- What to produce
Transcribe the material from its first line through the line that contains "v(0, 118.1) *", including both of those lines, and leave the pictures out.

- Data shown
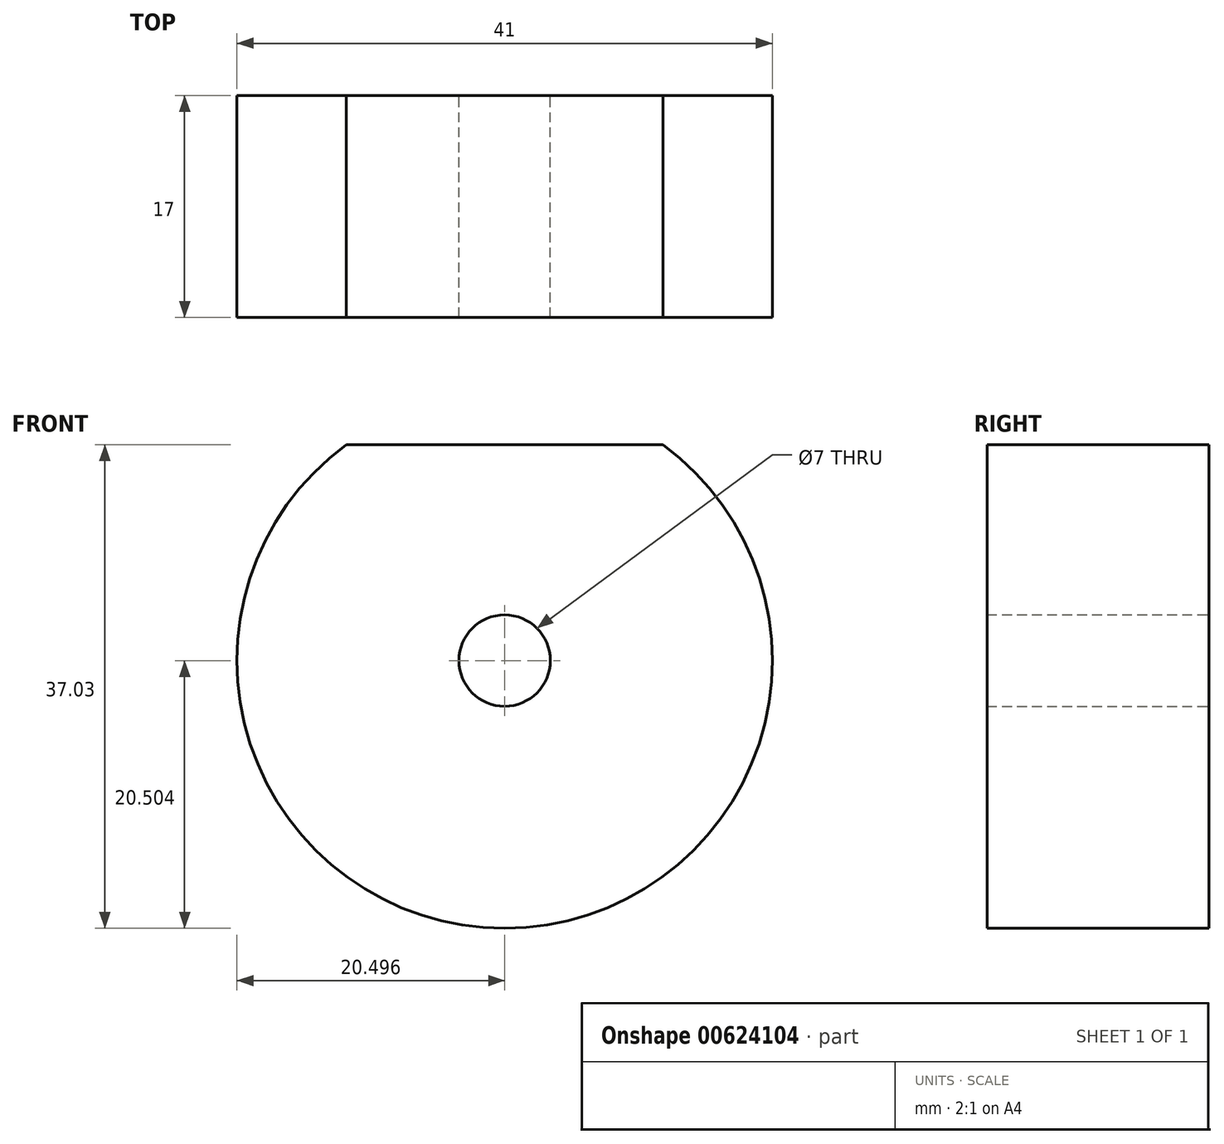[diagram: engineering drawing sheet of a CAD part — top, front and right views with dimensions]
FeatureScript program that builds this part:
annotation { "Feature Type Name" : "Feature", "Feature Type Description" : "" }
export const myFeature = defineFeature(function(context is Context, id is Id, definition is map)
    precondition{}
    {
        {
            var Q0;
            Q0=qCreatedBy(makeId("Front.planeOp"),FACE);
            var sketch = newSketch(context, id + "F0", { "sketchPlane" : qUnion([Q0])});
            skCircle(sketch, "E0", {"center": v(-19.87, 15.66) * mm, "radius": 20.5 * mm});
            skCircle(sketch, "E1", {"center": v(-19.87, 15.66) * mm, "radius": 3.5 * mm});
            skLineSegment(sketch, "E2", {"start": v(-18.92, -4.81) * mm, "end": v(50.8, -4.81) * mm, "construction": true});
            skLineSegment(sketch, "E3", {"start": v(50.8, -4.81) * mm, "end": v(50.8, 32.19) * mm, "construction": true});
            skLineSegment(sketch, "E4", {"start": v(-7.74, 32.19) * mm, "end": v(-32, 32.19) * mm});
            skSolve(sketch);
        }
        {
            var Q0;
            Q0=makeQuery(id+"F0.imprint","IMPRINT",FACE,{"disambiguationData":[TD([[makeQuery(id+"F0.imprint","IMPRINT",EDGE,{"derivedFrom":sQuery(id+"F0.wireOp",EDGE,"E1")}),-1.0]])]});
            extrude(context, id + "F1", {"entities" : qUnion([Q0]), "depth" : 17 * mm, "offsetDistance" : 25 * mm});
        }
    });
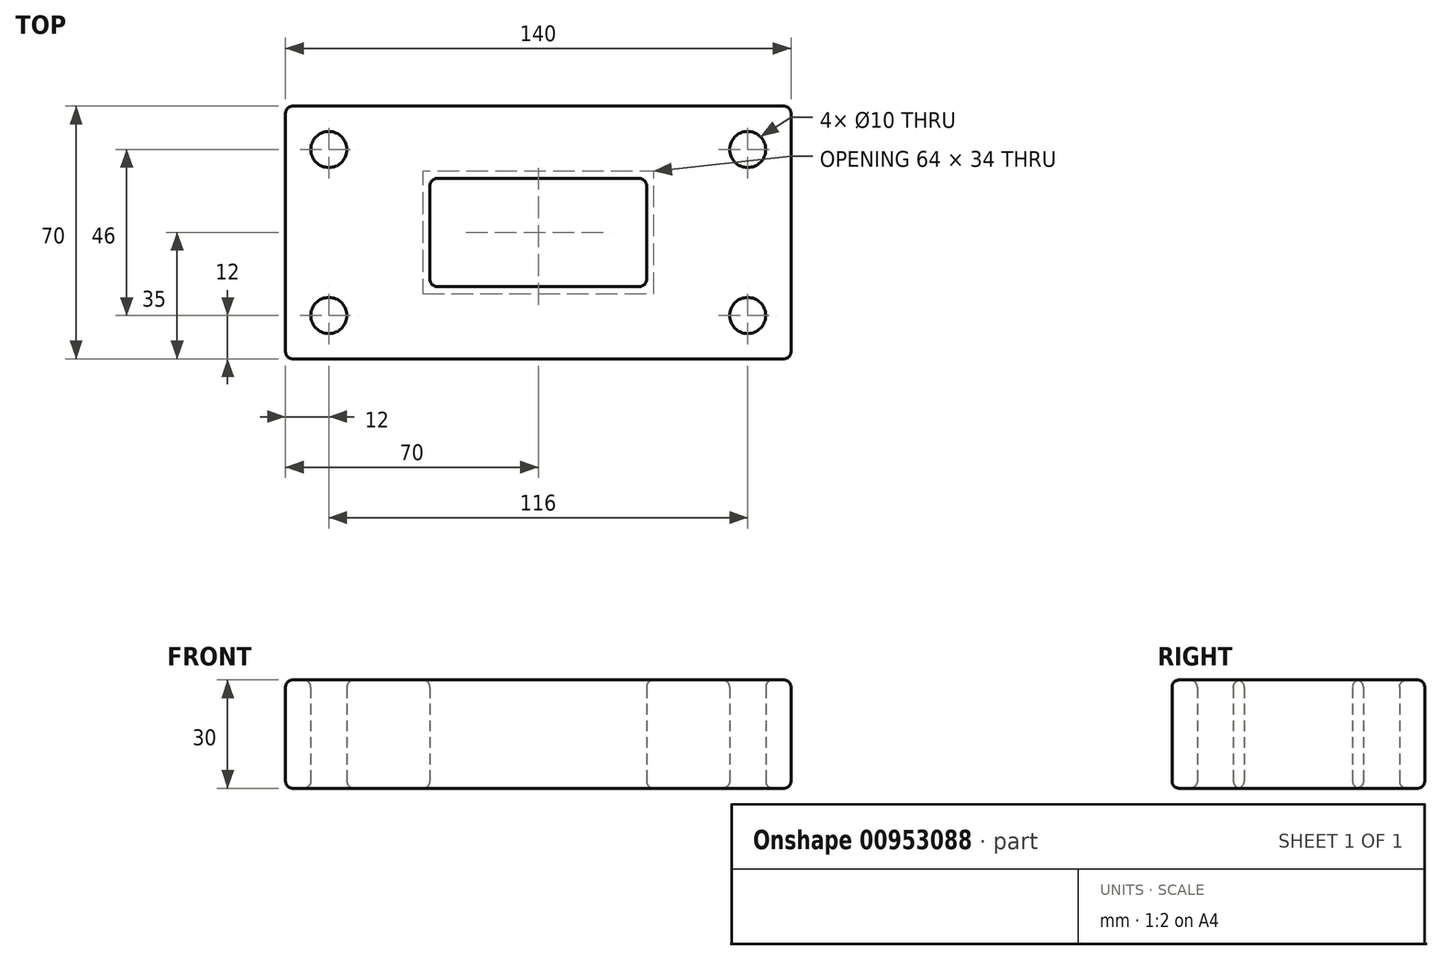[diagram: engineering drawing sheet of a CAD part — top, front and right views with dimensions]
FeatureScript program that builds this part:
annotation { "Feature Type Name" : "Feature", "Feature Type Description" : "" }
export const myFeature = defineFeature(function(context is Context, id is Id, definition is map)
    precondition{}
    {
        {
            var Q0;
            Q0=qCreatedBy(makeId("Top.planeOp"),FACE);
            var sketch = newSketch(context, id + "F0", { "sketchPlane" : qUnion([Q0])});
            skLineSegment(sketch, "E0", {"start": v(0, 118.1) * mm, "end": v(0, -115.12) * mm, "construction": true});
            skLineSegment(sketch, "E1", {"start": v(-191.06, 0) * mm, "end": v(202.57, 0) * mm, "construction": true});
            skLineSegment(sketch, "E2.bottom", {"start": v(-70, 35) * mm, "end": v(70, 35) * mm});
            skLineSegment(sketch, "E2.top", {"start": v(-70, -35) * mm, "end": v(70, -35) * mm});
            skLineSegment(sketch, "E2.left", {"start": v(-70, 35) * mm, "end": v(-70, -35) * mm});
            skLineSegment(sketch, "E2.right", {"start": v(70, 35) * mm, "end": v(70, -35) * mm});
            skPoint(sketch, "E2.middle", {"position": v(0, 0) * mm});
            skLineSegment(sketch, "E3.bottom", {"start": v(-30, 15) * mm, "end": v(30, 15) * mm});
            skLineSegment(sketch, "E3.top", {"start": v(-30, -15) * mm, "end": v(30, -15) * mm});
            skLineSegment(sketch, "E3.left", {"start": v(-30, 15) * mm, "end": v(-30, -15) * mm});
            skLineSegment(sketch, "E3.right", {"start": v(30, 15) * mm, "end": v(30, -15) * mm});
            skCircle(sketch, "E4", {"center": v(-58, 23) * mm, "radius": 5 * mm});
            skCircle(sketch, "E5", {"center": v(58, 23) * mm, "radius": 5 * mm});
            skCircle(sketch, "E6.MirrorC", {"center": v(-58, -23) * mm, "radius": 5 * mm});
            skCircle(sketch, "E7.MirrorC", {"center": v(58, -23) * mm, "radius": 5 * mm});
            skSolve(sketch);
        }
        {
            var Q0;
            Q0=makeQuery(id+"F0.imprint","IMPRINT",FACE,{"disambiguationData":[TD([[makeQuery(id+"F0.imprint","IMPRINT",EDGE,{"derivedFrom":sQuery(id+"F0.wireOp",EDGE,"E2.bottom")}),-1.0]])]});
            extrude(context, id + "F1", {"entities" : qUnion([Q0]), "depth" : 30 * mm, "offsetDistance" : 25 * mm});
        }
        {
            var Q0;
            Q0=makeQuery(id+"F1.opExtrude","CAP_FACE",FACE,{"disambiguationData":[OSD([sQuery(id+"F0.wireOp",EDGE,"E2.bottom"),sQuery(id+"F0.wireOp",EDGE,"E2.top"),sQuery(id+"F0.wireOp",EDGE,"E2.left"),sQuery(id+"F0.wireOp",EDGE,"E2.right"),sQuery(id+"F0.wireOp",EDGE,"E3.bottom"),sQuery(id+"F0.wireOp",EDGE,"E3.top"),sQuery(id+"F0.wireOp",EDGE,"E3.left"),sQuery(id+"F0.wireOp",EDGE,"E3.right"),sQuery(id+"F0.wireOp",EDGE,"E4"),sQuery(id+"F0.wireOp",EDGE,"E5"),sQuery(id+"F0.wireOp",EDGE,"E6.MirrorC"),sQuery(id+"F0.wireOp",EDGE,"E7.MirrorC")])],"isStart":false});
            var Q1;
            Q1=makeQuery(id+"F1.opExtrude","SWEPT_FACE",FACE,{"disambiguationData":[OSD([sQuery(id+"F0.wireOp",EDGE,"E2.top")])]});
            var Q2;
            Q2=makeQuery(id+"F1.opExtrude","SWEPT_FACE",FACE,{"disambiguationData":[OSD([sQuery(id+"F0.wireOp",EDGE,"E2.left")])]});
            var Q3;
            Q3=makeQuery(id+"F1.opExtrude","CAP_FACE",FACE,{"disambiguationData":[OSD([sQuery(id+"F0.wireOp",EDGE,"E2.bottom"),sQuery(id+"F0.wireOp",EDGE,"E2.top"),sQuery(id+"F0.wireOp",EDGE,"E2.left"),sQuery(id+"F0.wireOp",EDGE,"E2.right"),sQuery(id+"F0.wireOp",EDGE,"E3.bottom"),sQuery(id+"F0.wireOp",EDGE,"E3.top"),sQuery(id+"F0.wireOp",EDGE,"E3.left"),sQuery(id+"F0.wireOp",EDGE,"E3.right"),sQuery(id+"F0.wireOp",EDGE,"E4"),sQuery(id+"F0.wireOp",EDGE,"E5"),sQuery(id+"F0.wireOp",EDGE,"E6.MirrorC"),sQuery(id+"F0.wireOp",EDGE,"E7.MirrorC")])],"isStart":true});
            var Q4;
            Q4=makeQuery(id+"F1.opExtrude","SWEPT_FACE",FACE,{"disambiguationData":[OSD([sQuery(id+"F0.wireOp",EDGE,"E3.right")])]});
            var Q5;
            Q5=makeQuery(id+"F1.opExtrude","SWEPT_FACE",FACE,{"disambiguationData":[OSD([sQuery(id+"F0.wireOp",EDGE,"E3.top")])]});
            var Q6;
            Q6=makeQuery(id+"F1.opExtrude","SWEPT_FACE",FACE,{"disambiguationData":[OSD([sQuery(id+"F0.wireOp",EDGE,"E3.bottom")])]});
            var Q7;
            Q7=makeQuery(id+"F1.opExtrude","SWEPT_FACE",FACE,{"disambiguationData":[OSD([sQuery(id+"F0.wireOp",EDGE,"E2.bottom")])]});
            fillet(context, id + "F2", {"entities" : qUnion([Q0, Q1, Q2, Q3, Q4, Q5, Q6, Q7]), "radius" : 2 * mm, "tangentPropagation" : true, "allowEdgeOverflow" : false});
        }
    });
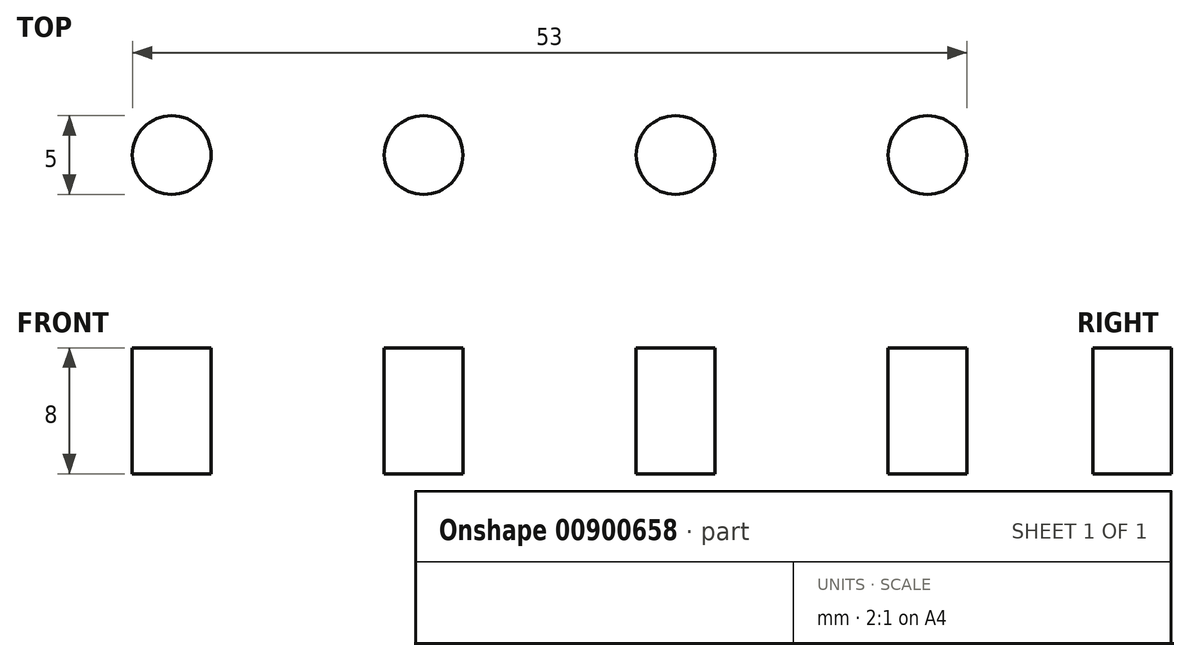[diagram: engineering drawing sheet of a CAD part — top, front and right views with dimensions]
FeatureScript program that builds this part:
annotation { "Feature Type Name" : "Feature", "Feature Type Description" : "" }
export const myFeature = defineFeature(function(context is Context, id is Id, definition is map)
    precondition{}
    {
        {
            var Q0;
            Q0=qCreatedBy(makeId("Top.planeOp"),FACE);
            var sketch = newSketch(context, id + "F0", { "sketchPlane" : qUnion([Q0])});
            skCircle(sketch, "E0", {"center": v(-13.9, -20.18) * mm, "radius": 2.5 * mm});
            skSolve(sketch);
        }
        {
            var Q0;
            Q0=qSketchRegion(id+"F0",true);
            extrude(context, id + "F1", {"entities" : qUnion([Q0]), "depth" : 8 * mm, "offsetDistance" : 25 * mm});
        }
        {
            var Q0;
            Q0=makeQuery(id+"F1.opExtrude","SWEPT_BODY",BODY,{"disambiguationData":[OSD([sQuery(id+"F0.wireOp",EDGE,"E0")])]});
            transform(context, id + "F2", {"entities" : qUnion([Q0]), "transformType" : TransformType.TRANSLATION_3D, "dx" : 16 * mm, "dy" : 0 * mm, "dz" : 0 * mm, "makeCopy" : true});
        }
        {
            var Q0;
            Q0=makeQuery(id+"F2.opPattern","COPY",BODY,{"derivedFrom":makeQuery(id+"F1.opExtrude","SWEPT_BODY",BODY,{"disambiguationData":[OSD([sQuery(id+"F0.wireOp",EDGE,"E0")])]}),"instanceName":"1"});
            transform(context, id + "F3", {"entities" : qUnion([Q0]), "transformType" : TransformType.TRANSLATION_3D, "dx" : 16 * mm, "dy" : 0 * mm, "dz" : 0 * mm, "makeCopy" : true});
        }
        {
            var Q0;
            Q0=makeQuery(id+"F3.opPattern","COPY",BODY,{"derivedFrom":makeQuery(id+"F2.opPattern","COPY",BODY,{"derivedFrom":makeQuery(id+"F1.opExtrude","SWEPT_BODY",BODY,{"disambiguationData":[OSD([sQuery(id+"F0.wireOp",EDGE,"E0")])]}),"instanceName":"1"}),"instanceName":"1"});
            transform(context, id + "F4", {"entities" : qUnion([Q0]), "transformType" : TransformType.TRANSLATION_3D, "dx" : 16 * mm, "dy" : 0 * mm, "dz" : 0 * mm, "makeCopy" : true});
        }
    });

- Correct answer
[diagram: engineering drawing sheet of a CAD part — top, front and right views with dimensions]
FeatureScript program that builds this part:
annotation { "Feature Type Name" : "Feature", "Feature Type Description" : "" }
export const myFeature = defineFeature(function(context is Context, id is Id, definition is map)
    precondition{}
    {
        {
            var Q0;
            Q0=qCreatedBy(makeId("Front.planeOp"),FACE);
            var sketch = newSketch(context, id + "F0", { "sketchPlane" : qUnion([Q0])});
            skCircle(sketch, "E0", {"center": v(-19.87, 15.66) * mm, "radius": 20.5 * mm});
            skCircle(sketch, "E1", {"center": v(-19.87, 15.66) * mm, "radius": 3.5 * mm});
            skLineSegment(sketch, "E2", {"start": v(-18.92, -4.81) * mm, "end": v(50.8, -4.81) * mm, "construction": true});
            skLineSegment(sketch, "E3", {"start": v(50.8, -4.81) * mm, "end": v(50.8, 32.19) * mm, "construction": true});
            skLineSegment(sketch, "E4", {"start": v(-7.74, 32.19) * mm, "end": v(-32, 32.19) * mm});
            skSolve(sketch);
        }
        {
            var Q0;
            Q0=makeQuery(id+"F0.imprint","IMPRINT",FACE,{"disambiguationData":[TD([[makeQuery(id+"F0.imprint","IMPRINT",EDGE,{"derivedFrom":sQuery(id+"F0.wireOp",EDGE,"E1")}),-1.0]])]});
            extrude(context, id + "F1", {"entities" : qUnion([Q0]), "depth" : 17 * mm, "offsetDistance" : 25 * mm});
        }
    });
[diagram: engineering drawing sheet of a CAD part — top, front and right views with dimensions]
FeatureScript program that builds this part:
annotation { "Feature Type Name" : "Feature", "Feature Type Description" : "" }
export const myFeature = defineFeature(function(context is Context, id is Id, definition is map)
    precondition{}
    {
        {
            var Q0;
            Q0=qCreatedBy(makeId("Top.planeOp"),FACE);
            var sketch = newSketch(context, id + "F0", { "sketchPlane" : qUnion([Q0])});
            skLineSegment(sketch, "E0", {"start": v(0, 118.1) * mm, "end": v(0, -115.12) * mm, "construction": true});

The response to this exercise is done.